NEON in general is a bit sad, really; it's built around the idea of being implementable with a 64-bit ALU, and it shows. And SVE support is pretty much non-existent on the client.
I personally think calibrating ARM's ISA on smaller VL was a good choice: you get much better IPC. You also have an almost-complete absence of support for 8-bit elements with x86 ISAs, so elements per instruction is tied. And NEON kind-of-ish makes up for its small VL with multi-register TBL/TBX and LDP/STP.
Also: AVX512 is just as non-existent on clients as SVE2; although not really relevant for the server-side targets I'm optimising for (mostly OLAP).
Also AVX512 is way more common than SVE2, all Zen4 & Zen5 support it.
E.g. in RVV instead of vand.vv(a, vadd.vi(vsll.vv(1,k),-1)) you could do vandn.vv(vsll.vv(-1,k))
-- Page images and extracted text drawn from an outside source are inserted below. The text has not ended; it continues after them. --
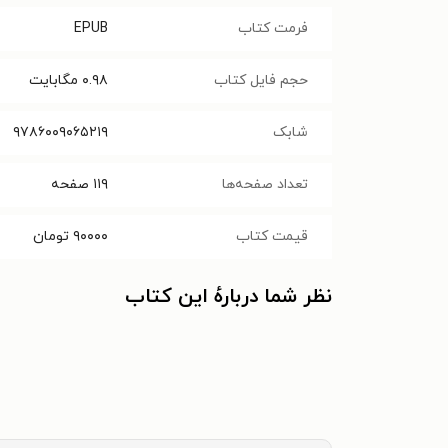
فرمت کتاب
EPUB
حجم فایل کتاب
۰.۹۸
مگابایت
شابک
۹۷۸۶۰۰۹۰۶۵۲۱۹
تعداد صفحه‌ها
۱۱۹
صفحه
قیمت کتاب
۹۰۰۰۰
تومان
نظر شما دربارهٔ این کتاب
AVX-512 can do this with any binary or ternary bitwise logic function via vpternlog
I'm also skeptical of the "unified" paradigm: performance improvements are often realised by stepping away from generalisation and exploiting the specifics of a given problem; under a unified paradigm there's definite room for improvement vs Arrow, but that's very unlikely to bring you all the way to theoretically optimal performance.
If you loop through an array once, and then iterate through it again you can figure out where it will be cached based on the array size.
The core I developed on (Neoverse V2) has 4 SIMD ports and 6 scalar integer ports, however only 2 of those scalar ports support multicycle integer operations like the insert variant of BFM (essential for scalar packing).
More importantly, NEON progresses 16 elements per instruction instead of 1.